NorCal College to Save $150M by Going 'Grid Positive'

NorCal College to Save $150M by Going 'Grid Positive'

Image CC licensed by Flickr Aaron Gustafson

Butte College in Northern California will begin generating more renewable energy next year than it uses, saving the school an estimated $150 million over the next 30 years.

The Butte College Board of Trustees gave the campus the go-ahead to finish a major solar energy project next year that will push the school's generating capacity to 4.55 megawatts (DC). This will avoid more than 6.9 million pounds of carbon dioxide emissions annually.

Roughly 15,000 photovoltaic panels will cover parking spaces and roofs to generate the green power. This is in addition to 10,000 existing solar panels that now generate 1.85 MW. The school said the combined installations will make Butte College the only college in the U.S. that produces more solar energy on-site than it uses.

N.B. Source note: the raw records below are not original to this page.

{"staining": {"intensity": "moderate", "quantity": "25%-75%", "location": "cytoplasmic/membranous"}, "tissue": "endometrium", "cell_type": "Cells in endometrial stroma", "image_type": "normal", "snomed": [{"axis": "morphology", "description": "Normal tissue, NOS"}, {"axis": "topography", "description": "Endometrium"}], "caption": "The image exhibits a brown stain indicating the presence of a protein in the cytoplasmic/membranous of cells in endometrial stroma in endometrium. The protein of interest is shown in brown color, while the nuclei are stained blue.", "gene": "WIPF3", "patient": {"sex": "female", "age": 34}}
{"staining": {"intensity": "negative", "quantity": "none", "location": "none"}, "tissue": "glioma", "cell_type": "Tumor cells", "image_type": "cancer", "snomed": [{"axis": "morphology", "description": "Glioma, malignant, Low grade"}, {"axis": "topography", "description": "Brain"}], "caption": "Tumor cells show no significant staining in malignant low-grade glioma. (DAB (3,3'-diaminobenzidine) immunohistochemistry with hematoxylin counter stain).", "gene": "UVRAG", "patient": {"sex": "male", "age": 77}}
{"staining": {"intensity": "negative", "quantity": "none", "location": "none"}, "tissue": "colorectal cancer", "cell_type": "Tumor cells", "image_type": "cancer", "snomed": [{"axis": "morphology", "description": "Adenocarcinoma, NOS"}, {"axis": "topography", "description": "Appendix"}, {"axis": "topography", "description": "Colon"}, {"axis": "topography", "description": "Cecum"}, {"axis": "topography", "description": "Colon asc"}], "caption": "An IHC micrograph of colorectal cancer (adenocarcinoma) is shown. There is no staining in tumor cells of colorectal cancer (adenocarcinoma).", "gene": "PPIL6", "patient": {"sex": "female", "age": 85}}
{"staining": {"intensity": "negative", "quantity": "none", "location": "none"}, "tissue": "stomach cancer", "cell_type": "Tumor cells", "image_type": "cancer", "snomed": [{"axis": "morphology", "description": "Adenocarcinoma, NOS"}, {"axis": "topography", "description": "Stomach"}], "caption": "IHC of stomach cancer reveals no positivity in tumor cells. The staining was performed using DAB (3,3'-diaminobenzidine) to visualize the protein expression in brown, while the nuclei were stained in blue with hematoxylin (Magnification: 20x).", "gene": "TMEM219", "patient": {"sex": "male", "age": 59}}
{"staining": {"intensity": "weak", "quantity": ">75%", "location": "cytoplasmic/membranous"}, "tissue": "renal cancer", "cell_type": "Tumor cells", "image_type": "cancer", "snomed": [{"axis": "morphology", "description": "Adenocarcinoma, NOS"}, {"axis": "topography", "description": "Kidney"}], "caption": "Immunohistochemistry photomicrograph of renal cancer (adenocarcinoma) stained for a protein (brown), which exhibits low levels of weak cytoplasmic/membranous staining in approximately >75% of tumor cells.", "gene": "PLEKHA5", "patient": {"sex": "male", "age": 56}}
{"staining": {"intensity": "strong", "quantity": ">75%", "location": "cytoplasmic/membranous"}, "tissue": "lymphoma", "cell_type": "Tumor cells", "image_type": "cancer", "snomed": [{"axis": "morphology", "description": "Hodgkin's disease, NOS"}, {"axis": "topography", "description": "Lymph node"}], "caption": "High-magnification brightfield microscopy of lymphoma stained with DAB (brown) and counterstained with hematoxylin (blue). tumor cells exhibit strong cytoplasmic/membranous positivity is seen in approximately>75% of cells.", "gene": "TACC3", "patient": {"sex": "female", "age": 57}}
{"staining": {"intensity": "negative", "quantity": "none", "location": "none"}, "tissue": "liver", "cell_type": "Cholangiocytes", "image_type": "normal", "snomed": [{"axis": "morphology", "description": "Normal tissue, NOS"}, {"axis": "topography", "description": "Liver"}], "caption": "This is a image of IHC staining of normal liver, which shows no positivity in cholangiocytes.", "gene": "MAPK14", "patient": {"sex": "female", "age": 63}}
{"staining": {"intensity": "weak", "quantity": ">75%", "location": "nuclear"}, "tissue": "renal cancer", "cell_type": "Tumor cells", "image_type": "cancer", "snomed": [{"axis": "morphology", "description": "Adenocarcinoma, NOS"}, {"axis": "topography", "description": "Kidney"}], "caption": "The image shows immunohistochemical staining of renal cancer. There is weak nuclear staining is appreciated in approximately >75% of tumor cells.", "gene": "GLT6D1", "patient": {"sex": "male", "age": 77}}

"Once this solar project is completed, Butte College will provide enough clean renewable energy to cover all of our electricity needs and generate slightly more than we use -- which will be a source of additional revenue for the college," said Butte College President Diana Van Der Ploeg in a statement. "Being the first grid positive community college in the country demonstrates our commitment to the sustainable practices we're modeling for our students and our communities."

The $17 million project is scheduled for completion in May 2011. A low-interest loan in the form of federal Clean Renewable Energy Bonds (CREBS) will cover $12.65 million of the final price tag, with the rest coming from the college, which is located on a 928-acre nature preserve.

The project will also be used to provide job training to students. Several workers for the project are now apprentices who went through Butte's solar installation training program. The school also offers coursework in green building, solar hot water installation, and energy fundamentals.

The rural college functions as a self-contained city, with the state's largest community college transportation system, its own water system and sewage treatment facility. It has one LEED-certified building, with another awaiting approval.

Image CC licensed by Flickr Aaron Gustafson.